DUBUQUE, Iowa — Who says Iowans don't like to pick winners?

As the caucuses approach, Marco Rubio has increasingly been emphasizing his electability and the voters coming out to see him appear to be swayed by it.

Rubio made the point abundantly clear in all four of his events Friday while barnstorming eastern Iowa, touting his ability to broaden the conservative voting base while intermittently dumping on Ted Cruz.

"We have to nominate someone that doesn't just stand strongly with our principles, but somebody that can grow the conservative movement, and someone that can defeat Hillary Clinton," Rubio said. " I can defeat her or Bernie Sanders because we are going to grow the conservative movement."

"We are going to take our principles of limited government and free enterprise, and a strong national defense to the millions of people that have not been voting for us over the last 20 years," Rubio said.

Rubio, who currently sits behind Donald Trump and Cruz in recent polling, has drilled home the message since receiving the Des Moines Register's endorsement last week and getting Joni Ernst to introduce him in Des Moines.

"He's the most electable.
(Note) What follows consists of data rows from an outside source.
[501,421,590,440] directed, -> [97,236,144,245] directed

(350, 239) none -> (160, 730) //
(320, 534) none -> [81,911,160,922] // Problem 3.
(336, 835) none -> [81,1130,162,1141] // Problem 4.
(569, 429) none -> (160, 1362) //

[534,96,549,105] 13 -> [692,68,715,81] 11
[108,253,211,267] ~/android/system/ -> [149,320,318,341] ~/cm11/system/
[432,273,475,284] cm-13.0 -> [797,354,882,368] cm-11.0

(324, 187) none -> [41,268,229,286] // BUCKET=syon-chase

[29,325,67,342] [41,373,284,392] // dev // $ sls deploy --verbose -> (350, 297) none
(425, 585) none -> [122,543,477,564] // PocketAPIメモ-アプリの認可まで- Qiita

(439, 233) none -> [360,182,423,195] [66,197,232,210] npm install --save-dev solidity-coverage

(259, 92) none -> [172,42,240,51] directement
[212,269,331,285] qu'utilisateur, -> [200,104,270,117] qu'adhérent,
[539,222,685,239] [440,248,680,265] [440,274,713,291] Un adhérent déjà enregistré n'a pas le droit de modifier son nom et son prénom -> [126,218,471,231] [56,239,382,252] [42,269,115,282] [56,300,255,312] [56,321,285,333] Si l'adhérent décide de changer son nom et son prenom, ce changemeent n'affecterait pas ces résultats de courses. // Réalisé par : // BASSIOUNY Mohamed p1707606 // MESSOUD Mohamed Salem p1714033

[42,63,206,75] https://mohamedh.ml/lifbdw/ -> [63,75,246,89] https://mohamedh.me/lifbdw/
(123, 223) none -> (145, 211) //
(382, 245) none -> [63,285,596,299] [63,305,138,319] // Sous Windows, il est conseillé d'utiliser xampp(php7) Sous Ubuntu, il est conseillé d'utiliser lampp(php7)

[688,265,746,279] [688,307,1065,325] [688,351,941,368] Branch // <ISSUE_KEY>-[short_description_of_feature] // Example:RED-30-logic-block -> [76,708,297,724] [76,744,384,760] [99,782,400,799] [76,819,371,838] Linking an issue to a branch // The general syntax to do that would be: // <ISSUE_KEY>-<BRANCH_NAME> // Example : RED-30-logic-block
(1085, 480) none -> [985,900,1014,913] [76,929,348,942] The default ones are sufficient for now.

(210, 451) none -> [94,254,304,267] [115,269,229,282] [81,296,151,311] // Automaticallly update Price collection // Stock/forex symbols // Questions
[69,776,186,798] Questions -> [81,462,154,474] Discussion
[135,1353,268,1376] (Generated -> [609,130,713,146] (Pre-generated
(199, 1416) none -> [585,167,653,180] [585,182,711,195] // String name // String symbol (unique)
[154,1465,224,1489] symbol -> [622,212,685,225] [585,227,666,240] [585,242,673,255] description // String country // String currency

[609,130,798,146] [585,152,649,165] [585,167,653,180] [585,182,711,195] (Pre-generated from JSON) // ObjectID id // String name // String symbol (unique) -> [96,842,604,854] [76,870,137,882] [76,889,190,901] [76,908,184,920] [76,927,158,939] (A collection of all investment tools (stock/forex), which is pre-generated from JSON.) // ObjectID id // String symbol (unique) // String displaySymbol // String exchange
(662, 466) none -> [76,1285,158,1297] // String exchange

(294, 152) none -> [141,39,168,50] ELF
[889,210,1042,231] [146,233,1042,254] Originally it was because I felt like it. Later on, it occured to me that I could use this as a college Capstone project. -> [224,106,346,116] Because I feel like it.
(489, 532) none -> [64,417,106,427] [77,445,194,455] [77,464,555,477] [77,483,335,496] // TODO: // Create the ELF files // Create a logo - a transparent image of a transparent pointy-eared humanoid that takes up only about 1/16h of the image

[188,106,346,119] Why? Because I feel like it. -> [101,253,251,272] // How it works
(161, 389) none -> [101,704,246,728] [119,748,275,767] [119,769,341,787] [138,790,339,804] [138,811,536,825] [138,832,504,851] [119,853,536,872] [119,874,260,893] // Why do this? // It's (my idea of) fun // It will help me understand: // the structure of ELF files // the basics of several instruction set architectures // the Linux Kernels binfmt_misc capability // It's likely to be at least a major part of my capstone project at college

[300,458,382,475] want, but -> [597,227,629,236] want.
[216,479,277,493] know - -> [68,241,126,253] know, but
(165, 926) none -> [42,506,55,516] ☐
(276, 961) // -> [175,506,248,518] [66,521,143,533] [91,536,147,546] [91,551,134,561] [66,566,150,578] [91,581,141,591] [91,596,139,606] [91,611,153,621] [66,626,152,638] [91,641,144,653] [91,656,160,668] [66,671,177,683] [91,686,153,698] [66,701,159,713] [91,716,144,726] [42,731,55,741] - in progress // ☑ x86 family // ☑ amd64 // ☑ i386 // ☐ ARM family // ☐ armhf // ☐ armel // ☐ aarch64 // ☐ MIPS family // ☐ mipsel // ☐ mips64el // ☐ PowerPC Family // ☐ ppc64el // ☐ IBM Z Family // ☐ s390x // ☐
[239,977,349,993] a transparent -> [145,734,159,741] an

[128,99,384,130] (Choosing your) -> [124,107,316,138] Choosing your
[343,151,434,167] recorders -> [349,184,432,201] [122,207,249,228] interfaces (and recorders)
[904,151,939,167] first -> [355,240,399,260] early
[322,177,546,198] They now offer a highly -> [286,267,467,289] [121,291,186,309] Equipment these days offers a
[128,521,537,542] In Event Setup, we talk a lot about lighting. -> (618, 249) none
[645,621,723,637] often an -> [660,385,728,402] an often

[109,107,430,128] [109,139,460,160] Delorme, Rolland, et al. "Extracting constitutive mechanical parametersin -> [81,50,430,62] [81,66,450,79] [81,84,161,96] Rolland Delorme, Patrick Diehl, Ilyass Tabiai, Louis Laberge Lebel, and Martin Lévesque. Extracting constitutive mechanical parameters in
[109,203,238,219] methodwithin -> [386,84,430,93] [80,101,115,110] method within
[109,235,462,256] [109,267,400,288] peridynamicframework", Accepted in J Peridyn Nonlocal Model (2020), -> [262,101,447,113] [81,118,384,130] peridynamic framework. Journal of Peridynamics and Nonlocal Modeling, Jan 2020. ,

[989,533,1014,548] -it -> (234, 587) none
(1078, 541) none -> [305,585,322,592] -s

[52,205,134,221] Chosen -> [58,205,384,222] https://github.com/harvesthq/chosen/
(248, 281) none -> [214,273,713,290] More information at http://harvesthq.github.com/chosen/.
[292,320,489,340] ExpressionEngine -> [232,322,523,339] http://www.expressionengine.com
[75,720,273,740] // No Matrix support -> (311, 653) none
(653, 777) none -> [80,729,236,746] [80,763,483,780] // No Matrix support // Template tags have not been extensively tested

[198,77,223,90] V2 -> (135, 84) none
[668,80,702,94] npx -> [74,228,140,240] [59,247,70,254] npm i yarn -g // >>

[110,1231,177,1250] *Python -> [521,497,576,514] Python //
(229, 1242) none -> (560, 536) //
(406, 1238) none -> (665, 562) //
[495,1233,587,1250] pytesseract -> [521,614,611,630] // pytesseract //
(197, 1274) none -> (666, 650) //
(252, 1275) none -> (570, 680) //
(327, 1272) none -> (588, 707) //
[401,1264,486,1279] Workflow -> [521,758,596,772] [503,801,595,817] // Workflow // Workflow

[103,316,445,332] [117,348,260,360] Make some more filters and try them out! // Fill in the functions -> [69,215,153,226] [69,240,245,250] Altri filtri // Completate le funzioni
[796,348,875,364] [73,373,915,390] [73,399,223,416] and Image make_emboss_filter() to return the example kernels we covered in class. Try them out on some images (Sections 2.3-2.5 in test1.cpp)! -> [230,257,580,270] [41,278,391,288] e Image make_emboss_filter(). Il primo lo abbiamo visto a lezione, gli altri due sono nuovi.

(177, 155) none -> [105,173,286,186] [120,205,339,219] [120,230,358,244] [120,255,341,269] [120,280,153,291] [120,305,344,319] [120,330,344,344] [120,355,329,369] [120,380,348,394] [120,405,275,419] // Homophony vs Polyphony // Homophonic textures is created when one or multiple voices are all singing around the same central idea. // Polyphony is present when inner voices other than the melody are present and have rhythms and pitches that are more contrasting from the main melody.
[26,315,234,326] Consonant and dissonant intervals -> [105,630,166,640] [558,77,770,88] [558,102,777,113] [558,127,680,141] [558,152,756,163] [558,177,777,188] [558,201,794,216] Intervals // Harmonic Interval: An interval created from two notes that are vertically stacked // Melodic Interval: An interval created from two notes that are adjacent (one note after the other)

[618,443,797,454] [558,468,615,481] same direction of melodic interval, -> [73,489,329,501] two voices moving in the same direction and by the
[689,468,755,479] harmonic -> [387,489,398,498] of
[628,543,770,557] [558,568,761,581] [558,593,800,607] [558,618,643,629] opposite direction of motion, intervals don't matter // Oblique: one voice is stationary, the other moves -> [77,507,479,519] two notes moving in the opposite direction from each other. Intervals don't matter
He's a conservative, yet he's electable, and I can't say I can truly say that about a Cruz," said Mike Hess, 41, a pastor from Mt. Pleasant who decided on Rubio late this week. "Rubio in a debate with a Hillary or a Bernie would be very tenacious and, yet, very factual."

"Cruz is too edgy. You have to have somebody whose main talking point is not that the fact that I don't get along with Democrats," he said. "Eventually you have to work with the other party."

"It was between Marco and Ted Cruz," said Mick Angel, 63, from Mt. Vernon, who said he decided on Rubio this week. "I don't think [Cruz] is electable. I just think he doesn't appeal to enough people in a general election."

The comments came the same day Rubio continued press the case against Cruz as a calculating flip-flopper, which spilled over from Thursday night's debate.

"I think people are starting to learn the truth about Ted on immigration and a bunch of other issues shows a history of calculation, and I think it's starting to hurt him a little bit," Rubio told reporters.

Rubio, who labeled Cruz as the Iowa front-runner, made the remark before rattling off multiple alleged shifts in position from Cruz, including national security and ethanol.

"The list is endless," Rubio said. "I know we're not going to beat Hillary Clinton with a candidate who will say or do anything to gain a vote or raise money."

Lately, Rubio has seen a bump in the polls, with the latest NBC/WSJ/Marist poll putting Rubio in third with 18 percent support, his highest mark in Iowa since late October. Rubio is at 14.4 percent, according to the latest RealClearPolitics polling average.

"The Republicans have finally got their JFK," said Scott Motto, a 78-year-old Dubuque resident, who emphatically said electability is a key issue. "Hell yes. In a final analysis, I don't want either of the two candidates on the other side of the aisle. If [Rubio] gets the nomination, I convinced he'll [win the presidency]."

Motto added that he doesn't trust Trump in a general election because the Democrats would simply "scoff" at him, and is unsure of Cruz's prospects.

Rubio, who sits third in the Washington Examiner's latest batch of power rankings, is set for four more events on Sunday, the first of which will take place in Sioux City.